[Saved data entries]
---+---

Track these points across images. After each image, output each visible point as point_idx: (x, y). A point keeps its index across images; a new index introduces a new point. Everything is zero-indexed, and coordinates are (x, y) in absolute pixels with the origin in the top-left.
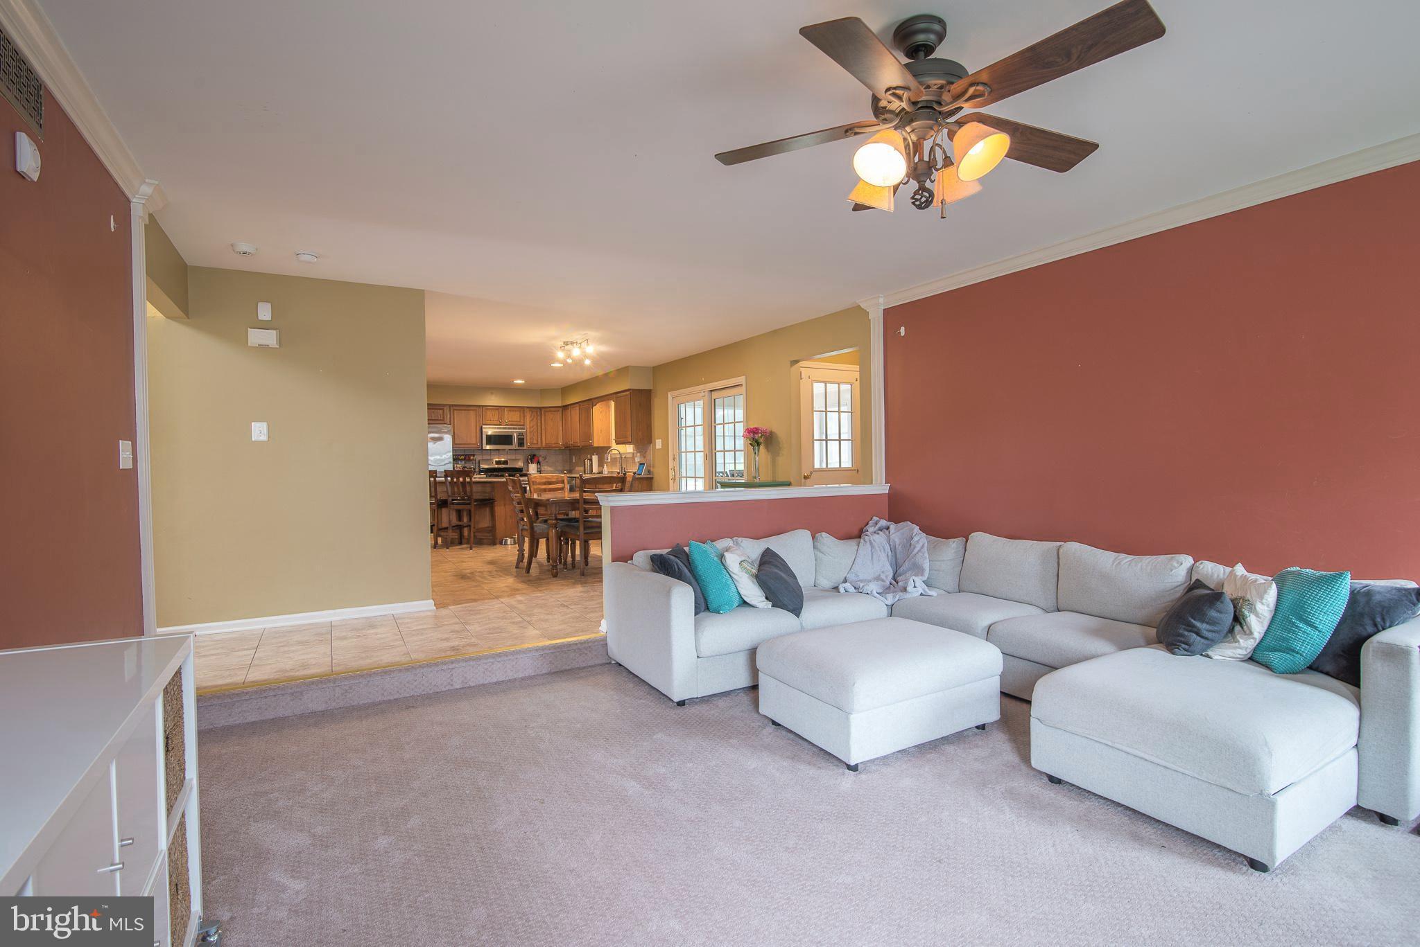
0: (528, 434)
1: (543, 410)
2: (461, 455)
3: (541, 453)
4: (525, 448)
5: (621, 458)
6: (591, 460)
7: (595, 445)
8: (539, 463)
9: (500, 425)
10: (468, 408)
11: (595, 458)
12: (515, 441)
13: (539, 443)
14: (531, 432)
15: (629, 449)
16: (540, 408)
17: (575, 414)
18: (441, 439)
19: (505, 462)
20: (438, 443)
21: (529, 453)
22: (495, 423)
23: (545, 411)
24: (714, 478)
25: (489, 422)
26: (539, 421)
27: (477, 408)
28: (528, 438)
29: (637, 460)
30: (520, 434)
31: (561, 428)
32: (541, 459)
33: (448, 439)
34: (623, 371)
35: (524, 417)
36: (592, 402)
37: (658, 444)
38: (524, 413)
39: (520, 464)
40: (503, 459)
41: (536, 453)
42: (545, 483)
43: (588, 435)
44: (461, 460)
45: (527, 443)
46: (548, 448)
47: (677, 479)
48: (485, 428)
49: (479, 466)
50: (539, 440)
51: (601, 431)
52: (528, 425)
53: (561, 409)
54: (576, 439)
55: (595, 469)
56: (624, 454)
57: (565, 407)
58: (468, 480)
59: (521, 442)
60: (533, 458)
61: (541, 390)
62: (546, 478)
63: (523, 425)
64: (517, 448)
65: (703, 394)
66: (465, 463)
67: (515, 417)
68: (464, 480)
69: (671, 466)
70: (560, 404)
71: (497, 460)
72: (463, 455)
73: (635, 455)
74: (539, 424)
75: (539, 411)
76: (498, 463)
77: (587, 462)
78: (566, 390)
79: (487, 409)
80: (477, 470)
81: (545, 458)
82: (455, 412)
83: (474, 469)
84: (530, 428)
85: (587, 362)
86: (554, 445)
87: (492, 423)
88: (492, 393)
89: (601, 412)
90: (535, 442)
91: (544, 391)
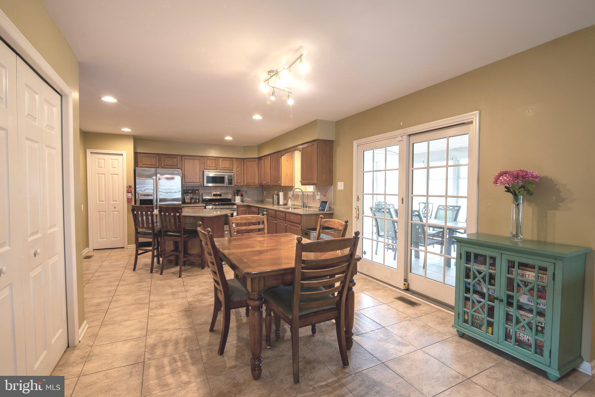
0: (235, 176)
1: (245, 160)
2: (190, 190)
3: (244, 189)
4: (233, 185)
5: (303, 195)
6: (278, 196)
7: (283, 185)
8: (242, 196)
9: (217, 170)
10: (194, 157)
11: (281, 194)
12: (226, 180)
13: (242, 182)
14: (237, 175)
15: (310, 189)
16: (244, 159)
17: (267, 162)
18: (172, 179)
19: (220, 195)
20: (171, 181)
21: (235, 189)
22: (213, 168)
23: (247, 161)
24: (410, 222)
25: (209, 168)
26: (242, 168)
27: (201, 158)
28: (235, 179)
29: (318, 197)
30: (230, 176)
31: (257, 173)
32: (243, 193)
33: (178, 179)
34: (312, 125)
35: (233, 164)
36: (279, 154)
37: (340, 186)
38: (232, 162)
39: (230, 197)
40: (218, 193)
41: (241, 189)
42: (245, 224)
43: (278, 177)
44: (190, 193)
45: (235, 182)
46: (248, 186)
47: (360, 217)
48: (206, 172)
49: (202, 198)
50: (243, 181)
51: (287, 174)
52: (235, 170)
53: (257, 160)
54: (268, 180)
55: (281, 202)
56: (305, 192)
57: (260, 158)
58: (178, 214)
59: (230, 182)
60: (238, 192)
61: (244, 147)
62: (246, 219)
63: (232, 170)
64: (228, 185)
65: (399, 138)
66: (193, 195)
67: (227, 164)
68: (175, 215)
69: (354, 206)
70: (256, 156)
71: (215, 193)
72: (191, 190)
73: (316, 193)
74: (243, 170)
75: (243, 160)
76: (215, 195)
77: (275, 197)
78: (260, 146)
79: (209, 159)
80: (201, 200)
81: (246, 192)
82: (185, 160)
83: (199, 199)
84: (237, 172)
85: (291, 102)
86: (252, 184)
87: (211, 168)
88: (211, 148)
89: (287, 161)
90: (240, 182)
91: (246, 148)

---+---

* TASK PROMPT: Reproduce the records above word for word, starting at their first line and ending with the line that contains "76: (498, 463)", both included. Leave the pictures out of your answer.

* SOLUTION:
Track these points across images. After each image, output each visible point as point_idx: (x, y). A point keeps its index across images; a new index introduces a new point. Everything is zero-indexed, and coordinates are (x, y) in absolute pixels with the origin in the top-left.
0: (528, 434)
1: (543, 410)
2: (461, 455)
3: (541, 453)
4: (525, 448)
5: (621, 458)
6: (591, 460)
7: (595, 445)
8: (539, 463)
9: (500, 425)
10: (468, 408)
11: (595, 458)
12: (515, 441)
13: (539, 443)
14: (531, 432)
15: (629, 449)
16: (540, 408)
17: (575, 414)
18: (441, 439)
19: (505, 462)
20: (438, 443)
21: (529, 453)
22: (495, 423)
23: (545, 411)
24: (714, 478)
25: (489, 422)
26: (539, 421)
27: (477, 408)
28: (528, 438)
29: (637, 460)
30: (520, 434)
31: (561, 428)
32: (541, 459)
33: (448, 439)
34: (623, 371)
35: (524, 417)
36: (592, 402)
37: (658, 444)
38: (524, 413)
39: (520, 464)
40: (503, 459)
41: (536, 453)
42: (545, 483)
43: (588, 435)
44: (461, 460)
45: (527, 443)
46: (548, 448)
47: (677, 479)
48: (485, 428)
49: (479, 466)
50: (539, 440)
51: (601, 431)
52: (528, 425)
53: (561, 409)
54: (576, 439)
55: (595, 469)
56: (624, 454)
57: (565, 407)
58: (468, 480)
59: (521, 442)
60: (533, 458)
61: (541, 390)
62: (546, 478)
63: (523, 425)
64: (517, 448)
65: (703, 394)
66: (465, 463)
67: (515, 417)
68: (464, 480)
69: (671, 466)
70: (560, 404)
71: (497, 460)
72: (463, 455)
73: (635, 455)
74: (539, 424)
75: (539, 411)
76: (498, 463)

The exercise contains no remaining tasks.